• **DATA SECTION**
-=-=-=-=-
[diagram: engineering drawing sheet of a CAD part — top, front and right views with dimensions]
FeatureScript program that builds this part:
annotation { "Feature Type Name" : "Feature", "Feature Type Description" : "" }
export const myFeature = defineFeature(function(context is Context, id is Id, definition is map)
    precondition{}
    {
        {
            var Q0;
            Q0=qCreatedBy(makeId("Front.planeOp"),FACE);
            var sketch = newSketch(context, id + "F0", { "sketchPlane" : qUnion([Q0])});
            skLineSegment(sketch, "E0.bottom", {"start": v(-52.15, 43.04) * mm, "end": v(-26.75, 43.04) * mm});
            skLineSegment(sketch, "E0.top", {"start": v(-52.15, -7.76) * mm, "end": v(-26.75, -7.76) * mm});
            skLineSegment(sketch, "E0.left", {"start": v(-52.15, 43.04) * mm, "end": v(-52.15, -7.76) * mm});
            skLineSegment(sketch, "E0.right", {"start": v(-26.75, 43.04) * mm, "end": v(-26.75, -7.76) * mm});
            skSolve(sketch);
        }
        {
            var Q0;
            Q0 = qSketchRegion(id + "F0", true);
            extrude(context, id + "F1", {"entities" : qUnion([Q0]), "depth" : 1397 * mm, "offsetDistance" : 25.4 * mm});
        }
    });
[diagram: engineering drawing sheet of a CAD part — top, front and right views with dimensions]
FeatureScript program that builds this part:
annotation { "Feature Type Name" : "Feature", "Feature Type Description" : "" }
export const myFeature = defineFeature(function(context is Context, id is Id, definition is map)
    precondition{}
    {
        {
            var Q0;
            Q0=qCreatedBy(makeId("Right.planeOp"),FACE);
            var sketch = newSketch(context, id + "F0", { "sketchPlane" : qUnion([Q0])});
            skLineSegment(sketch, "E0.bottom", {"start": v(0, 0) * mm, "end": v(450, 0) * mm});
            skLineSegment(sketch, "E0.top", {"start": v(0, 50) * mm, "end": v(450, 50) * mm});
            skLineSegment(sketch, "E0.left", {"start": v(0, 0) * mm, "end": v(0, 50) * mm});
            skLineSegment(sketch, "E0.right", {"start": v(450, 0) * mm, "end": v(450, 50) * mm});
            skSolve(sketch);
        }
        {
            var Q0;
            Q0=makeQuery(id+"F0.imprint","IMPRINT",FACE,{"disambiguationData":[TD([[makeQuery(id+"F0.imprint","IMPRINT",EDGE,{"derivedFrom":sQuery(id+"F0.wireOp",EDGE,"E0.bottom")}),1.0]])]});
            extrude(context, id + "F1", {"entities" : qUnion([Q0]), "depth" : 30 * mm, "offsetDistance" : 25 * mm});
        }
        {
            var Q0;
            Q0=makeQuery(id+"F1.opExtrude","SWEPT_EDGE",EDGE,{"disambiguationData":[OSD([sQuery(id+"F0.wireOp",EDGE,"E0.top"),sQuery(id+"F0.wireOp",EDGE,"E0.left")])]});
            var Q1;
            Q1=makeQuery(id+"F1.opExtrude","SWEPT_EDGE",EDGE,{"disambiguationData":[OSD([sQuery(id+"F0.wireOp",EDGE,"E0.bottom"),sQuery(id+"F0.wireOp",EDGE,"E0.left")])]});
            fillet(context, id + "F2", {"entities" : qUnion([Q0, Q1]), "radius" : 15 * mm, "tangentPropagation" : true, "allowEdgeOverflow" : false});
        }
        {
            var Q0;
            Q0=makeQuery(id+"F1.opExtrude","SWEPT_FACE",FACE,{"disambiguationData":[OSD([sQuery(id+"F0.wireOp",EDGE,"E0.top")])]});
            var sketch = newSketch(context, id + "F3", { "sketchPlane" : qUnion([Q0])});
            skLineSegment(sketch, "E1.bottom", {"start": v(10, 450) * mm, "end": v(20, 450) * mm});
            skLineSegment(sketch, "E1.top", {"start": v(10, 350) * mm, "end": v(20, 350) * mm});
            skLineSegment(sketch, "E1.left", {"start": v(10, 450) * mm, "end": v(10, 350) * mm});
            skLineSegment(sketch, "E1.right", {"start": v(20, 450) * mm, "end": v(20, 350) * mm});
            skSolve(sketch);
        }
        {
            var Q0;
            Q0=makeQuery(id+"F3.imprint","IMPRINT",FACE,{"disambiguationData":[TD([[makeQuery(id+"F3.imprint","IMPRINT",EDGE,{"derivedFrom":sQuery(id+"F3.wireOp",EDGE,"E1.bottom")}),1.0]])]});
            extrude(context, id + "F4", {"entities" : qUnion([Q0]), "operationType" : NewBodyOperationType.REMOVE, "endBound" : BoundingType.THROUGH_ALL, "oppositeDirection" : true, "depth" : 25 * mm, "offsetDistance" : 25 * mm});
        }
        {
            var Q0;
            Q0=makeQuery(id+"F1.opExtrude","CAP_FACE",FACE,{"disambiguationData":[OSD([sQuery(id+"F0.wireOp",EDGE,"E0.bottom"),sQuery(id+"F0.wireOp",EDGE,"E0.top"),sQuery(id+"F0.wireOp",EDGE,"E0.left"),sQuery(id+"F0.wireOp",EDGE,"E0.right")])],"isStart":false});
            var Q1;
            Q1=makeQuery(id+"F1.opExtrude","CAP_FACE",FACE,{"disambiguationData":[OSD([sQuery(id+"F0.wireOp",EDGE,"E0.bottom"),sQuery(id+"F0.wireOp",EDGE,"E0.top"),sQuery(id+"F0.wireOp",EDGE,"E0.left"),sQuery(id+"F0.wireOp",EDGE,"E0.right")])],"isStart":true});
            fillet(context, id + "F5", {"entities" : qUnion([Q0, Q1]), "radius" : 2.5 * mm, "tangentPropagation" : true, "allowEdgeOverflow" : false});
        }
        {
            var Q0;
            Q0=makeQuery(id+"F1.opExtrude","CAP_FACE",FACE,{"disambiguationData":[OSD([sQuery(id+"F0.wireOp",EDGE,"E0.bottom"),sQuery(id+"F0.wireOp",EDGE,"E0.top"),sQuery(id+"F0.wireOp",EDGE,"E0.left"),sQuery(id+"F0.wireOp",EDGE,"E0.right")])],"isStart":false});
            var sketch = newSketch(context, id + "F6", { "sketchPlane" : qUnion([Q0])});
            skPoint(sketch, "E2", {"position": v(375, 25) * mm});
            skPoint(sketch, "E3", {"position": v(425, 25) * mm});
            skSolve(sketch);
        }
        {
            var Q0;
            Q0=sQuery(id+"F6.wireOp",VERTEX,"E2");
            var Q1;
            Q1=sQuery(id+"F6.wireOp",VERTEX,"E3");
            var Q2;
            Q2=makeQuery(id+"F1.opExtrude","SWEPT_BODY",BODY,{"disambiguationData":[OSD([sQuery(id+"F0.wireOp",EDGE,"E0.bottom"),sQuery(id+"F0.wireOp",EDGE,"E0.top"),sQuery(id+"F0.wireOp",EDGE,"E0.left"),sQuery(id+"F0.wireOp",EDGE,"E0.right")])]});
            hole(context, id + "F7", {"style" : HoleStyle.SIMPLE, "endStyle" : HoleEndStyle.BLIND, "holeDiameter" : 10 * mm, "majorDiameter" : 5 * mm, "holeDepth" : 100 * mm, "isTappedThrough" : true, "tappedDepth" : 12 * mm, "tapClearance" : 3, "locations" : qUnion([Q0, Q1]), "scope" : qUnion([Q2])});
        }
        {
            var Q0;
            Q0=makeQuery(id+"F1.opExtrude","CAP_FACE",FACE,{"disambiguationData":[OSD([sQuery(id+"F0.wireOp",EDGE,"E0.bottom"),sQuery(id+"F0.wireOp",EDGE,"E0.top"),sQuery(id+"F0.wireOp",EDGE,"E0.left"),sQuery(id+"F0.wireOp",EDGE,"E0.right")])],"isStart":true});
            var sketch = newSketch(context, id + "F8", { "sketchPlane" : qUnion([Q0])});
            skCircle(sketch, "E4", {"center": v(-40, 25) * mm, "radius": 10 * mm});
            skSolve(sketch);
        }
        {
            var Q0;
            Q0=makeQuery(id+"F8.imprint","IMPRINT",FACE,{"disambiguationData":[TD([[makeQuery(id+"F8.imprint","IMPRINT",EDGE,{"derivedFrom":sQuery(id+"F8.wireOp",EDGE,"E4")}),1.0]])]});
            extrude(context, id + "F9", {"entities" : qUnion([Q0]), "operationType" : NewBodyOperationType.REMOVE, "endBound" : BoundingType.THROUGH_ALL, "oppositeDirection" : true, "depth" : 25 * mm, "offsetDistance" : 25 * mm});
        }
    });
-=-=-=-=-
How many of the lines above contain the string "operationType", matching case exactly? Reply with only the number.

2